§ PROVIDED MATERIAL:
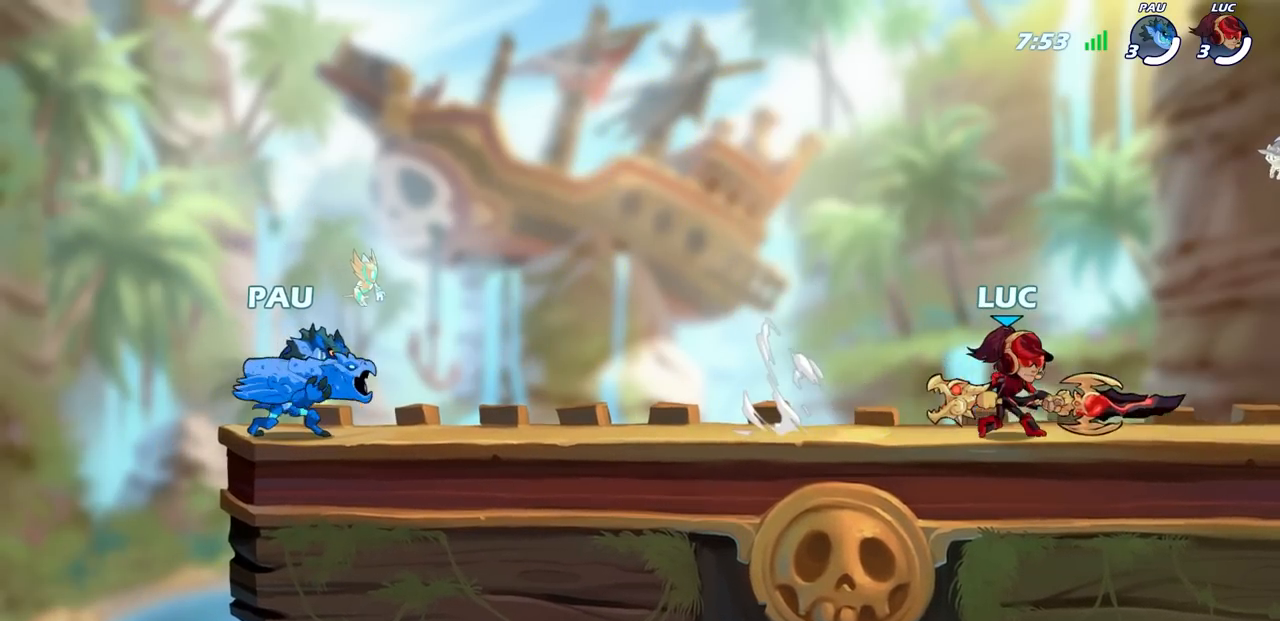
{"buttons": ["CIRCLE", "R2"], "left_stick": "left", "right_stick": "center", "events": [[400, "R2", "down"], [417, "CIRCLE", "down"]]}
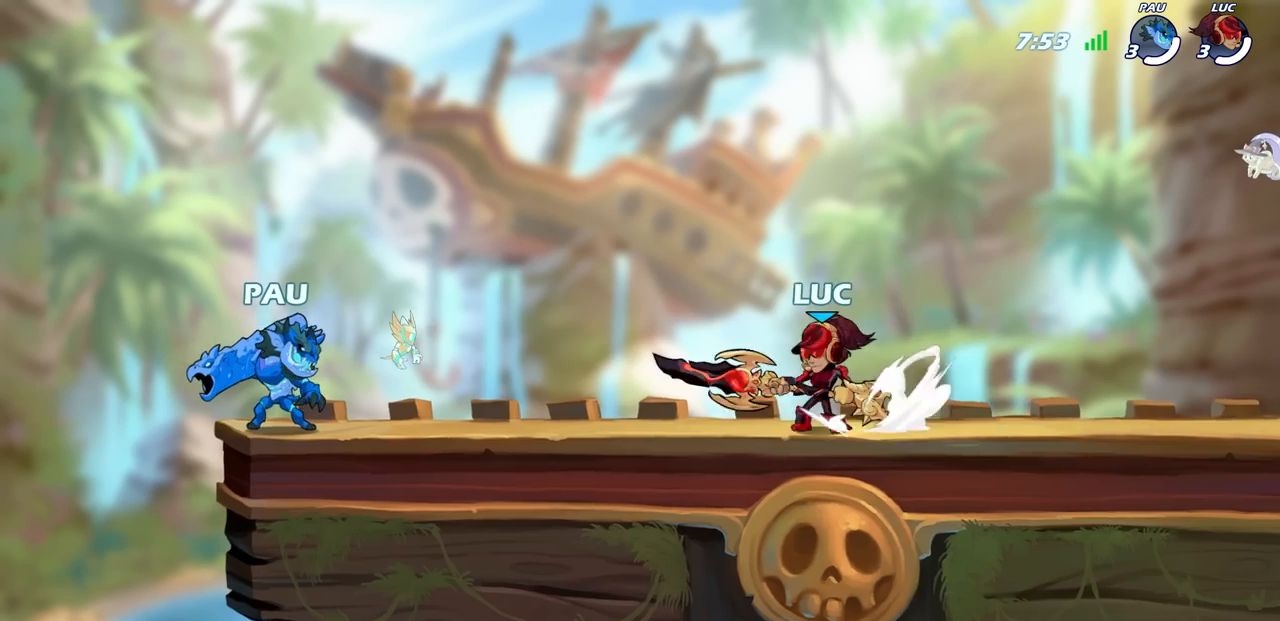
{"buttons": [], "left_stick": "center", "right_stick": "center", "events": [[17, "CIRCLE", "up"], [17, "R2", "up"], [17, "left_stick", "center"]]}
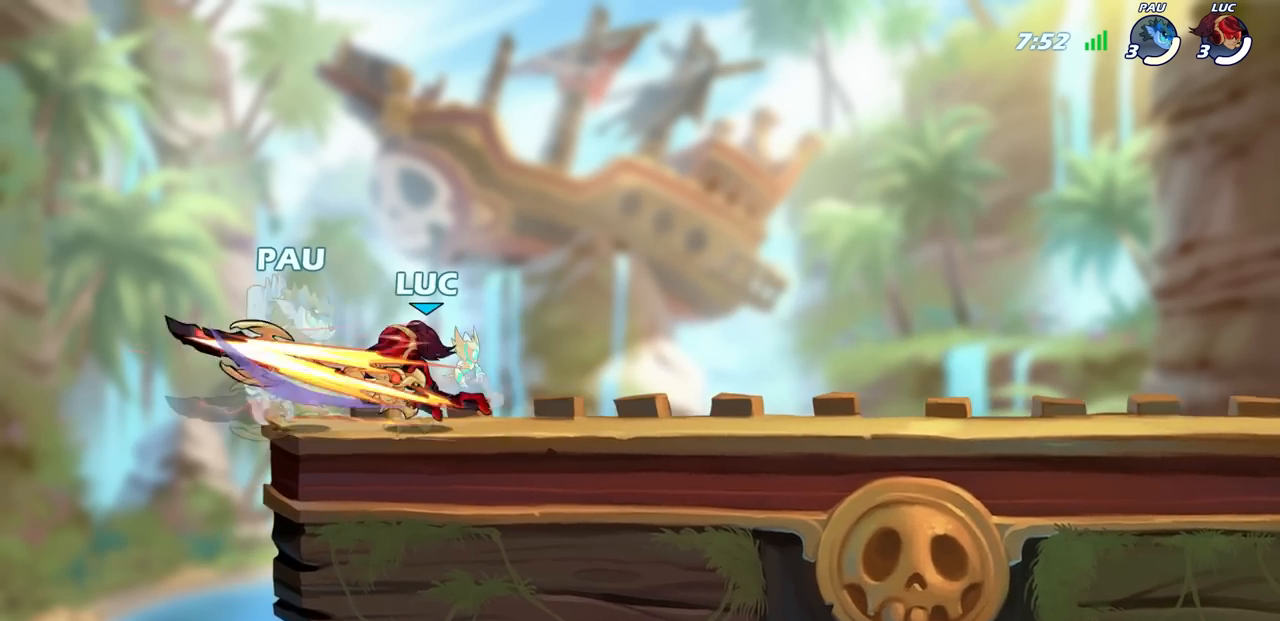
{"buttons": [], "left_stick": "center", "right_stick": "center", "events": []}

§ WHAT YOU HAVE TO DO: Copy the whole listing exactly, excluding the pictures in it.

§ ANSWER BOX:
{"buttons": ["CIRCLE", "R2"], "left_stick": "left", "right_stick": "center", "events": [[400, "R2", "down"], [417, "CIRCLE", "down"]]}
{"buttons": [], "left_stick": "center", "right_stick": "center", "events": [[17, "CIRCLE", "up"], [17, "R2", "up"], [17, "left_stick", "center"]]}
{"buttons": [], "left_stick": "center", "right_stick": "center", "events": []}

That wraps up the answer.